While declawing your cat may seem like a more permanent way of simply clipping his nails, in truth, the process is a lot more involved, intrusive and painful than you might think. Thankfully, there are alternative ways to protect yourself and your furniture from scratches that don’t involve surgery for your pet.
The ugly truth about declawing
Despite the misleadingly benign name, declawing doesn’t just involve removing a cat’s claws. Instead, declawing – or onchyectomy – as the procedure is officially known involves amputating the last bone on each digit, along with the claw and nail bed, explains the American Society for the Prevention of Cruelty to Animals. Obviously, this requires some fairly major surgery, which means exposing your pet to the risks associated with anesthesia, not to mention the pain of recovery, which can last several days after the procedure. You also put your furry friend at risk of infection or other complications arising from the operation.
That’s a lot of pain and risk for a little cat, and when all is said and done, you, as an owner, may not find your situation all that improved, warns the American Humane Society. The trauma of the surgery may instill new behavioral problems in your cat: Fluffy may stop using the litter box or even start biting. Imagine trying to function after having each one of your fingertips amputated. Meanwhile, those with weakened immune systems sometimes decide to declaw their furballs in order to protect their own health, but cat scratches can pose less of a risk than bites, kitty litter and fleas.
Scratching that itch
So if you can’t in good conscience have your kitten declawed, are you doomed to live with ruined furniture and scarred skin? Of course not, there are alternatives that can protect your well-being and your belongings without needing to subject your furry family member to an operation.
In addition to special double-sided tape strategically placed on furniture, the Humane Society of Broward County offers six such suggestions that can help curb your cat’s scratching. These tips include providing a variety of different styles of scratching posts, and positioning them near any furniture your cat likes to scratch. You can also train your cat to scratch in the appropriate places: clap your hands loudly whenever he goes for the furniture and then show him the proper place to scratch – be sure to reward him when he does it right!

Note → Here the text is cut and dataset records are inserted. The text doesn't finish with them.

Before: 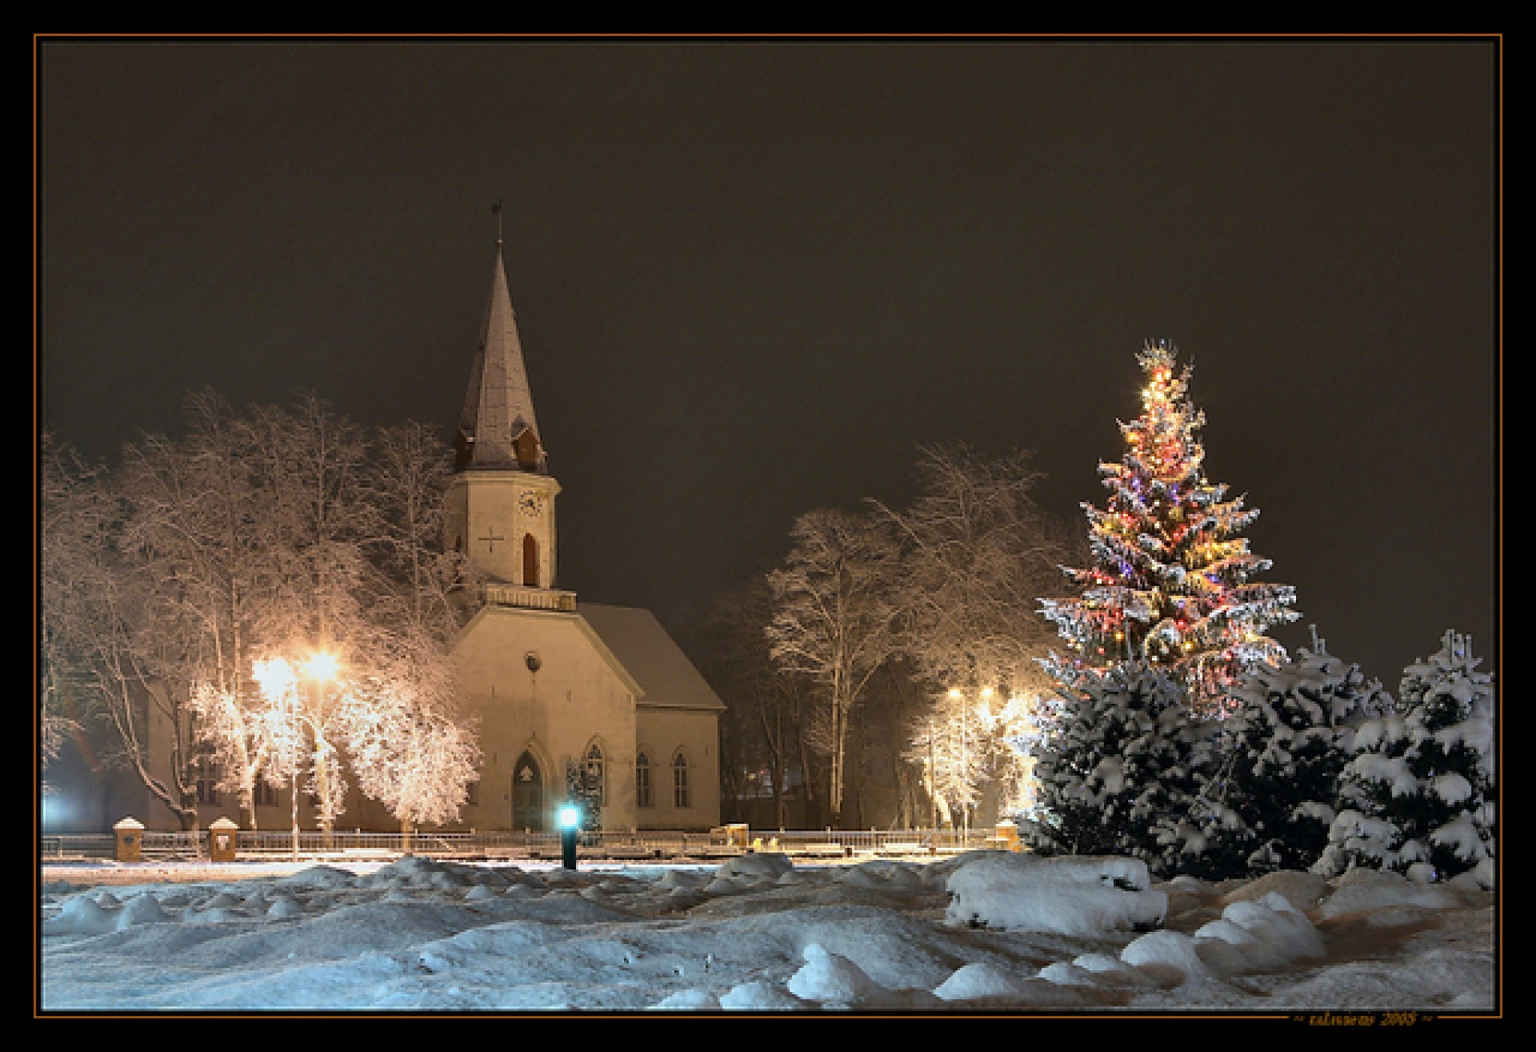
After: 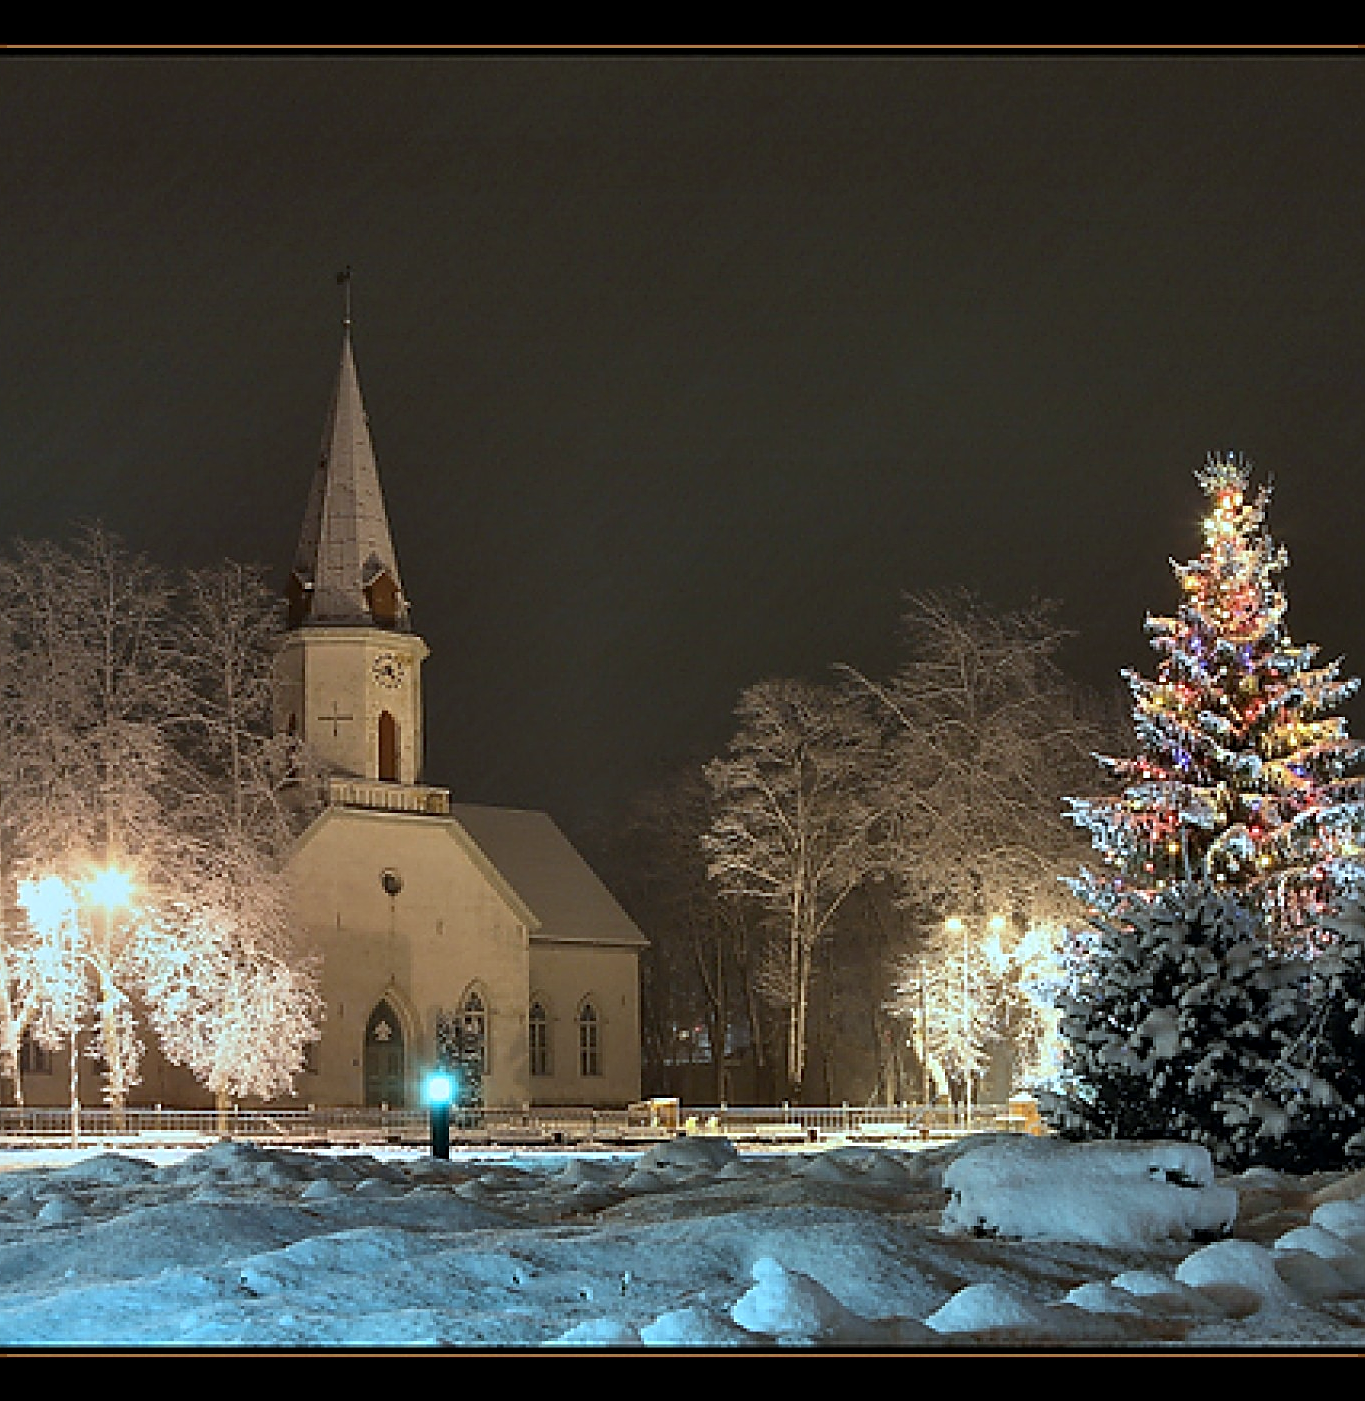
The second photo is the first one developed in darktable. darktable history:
crop and rotate: left 15.623%, right 17.706%
exposure: black level correction 0.001, compensate exposure bias true, compensate highlight preservation false
sharpen: radius 2.541, amount 0.642
color correction: highlights a* -10.09, highlights b* -10.54
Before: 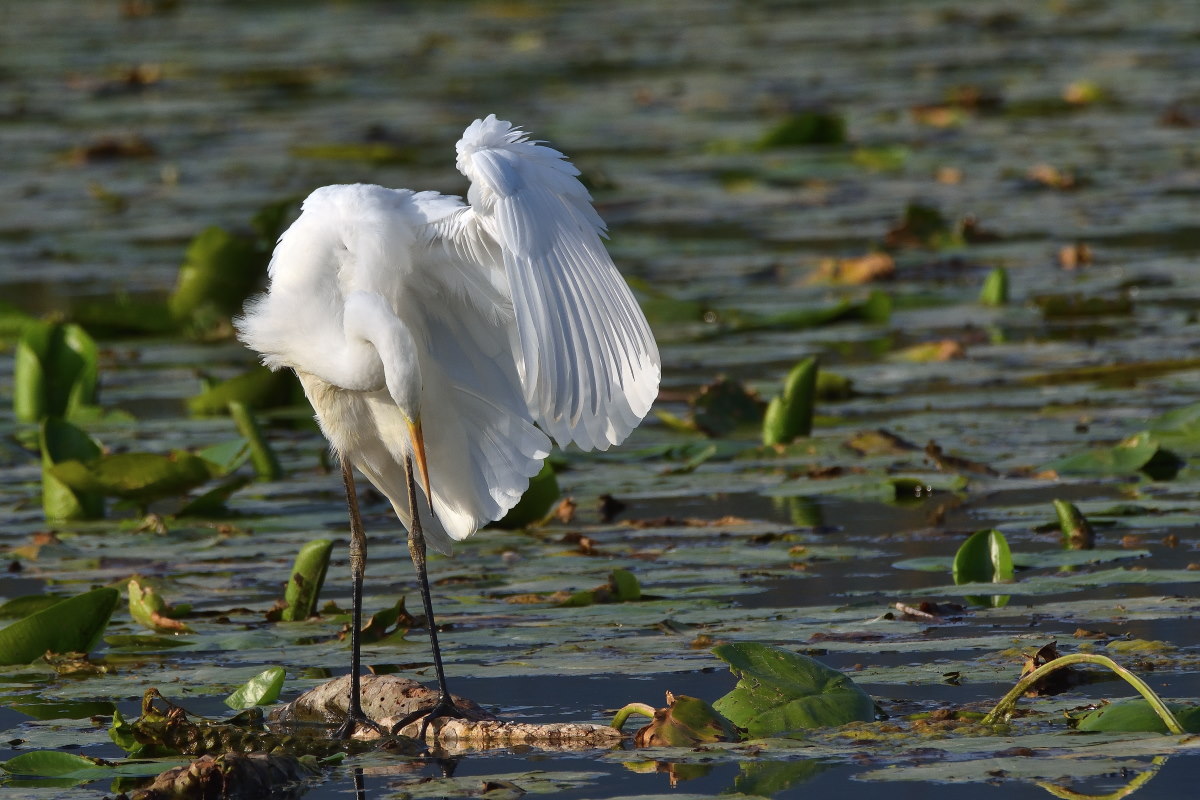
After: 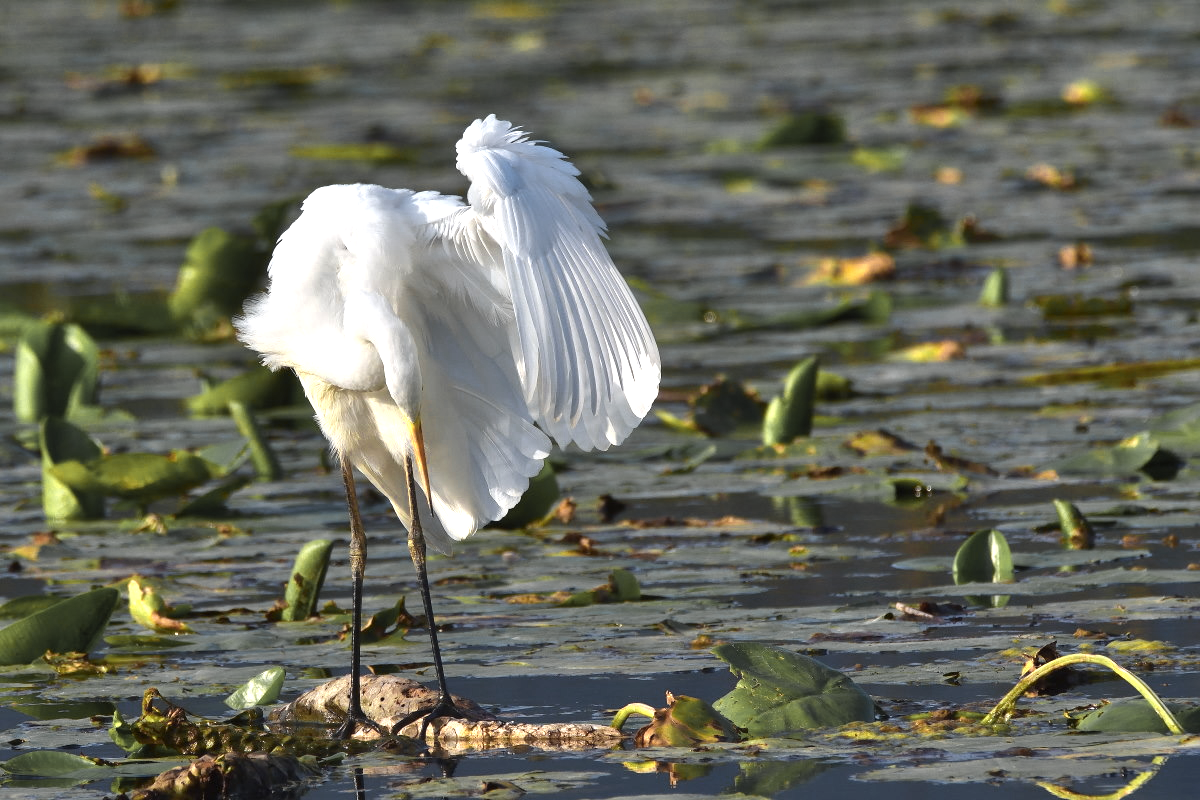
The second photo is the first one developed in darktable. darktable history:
exposure: exposure 0.555 EV, compensate exposure bias true, compensate highlight preservation false
color zones: curves: ch0 [(0.004, 0.306) (0.107, 0.448) (0.252, 0.656) (0.41, 0.398) (0.595, 0.515) (0.768, 0.628)]; ch1 [(0.07, 0.323) (0.151, 0.452) (0.252, 0.608) (0.346, 0.221) (0.463, 0.189) (0.61, 0.368) (0.735, 0.395) (0.921, 0.412)]; ch2 [(0, 0.476) (0.132, 0.512) (0.243, 0.512) (0.397, 0.48) (0.522, 0.376) (0.634, 0.536) (0.761, 0.46)]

Of course, just keeping your cat’s claws trimmed can alleviate a lot of the damage, but if that isn’t enough, you can also try using small plastic tips to cover your furball’s claws, suggests CTV News. These blunt vinyl caps are glued to each claw like a sheath, and are intended to keep them from piercing skin or fabric. You can apply them yourself or see if your vet will do it for a small fee.
Declawing your cat is a major operation and requires some serious consideration before you give your vet the go-ahead. Most animal welfare groups recommend it only as an absolute last resort – if at all. For a happier, healthier feline, it’s worthwhile to choose more humane alternatives.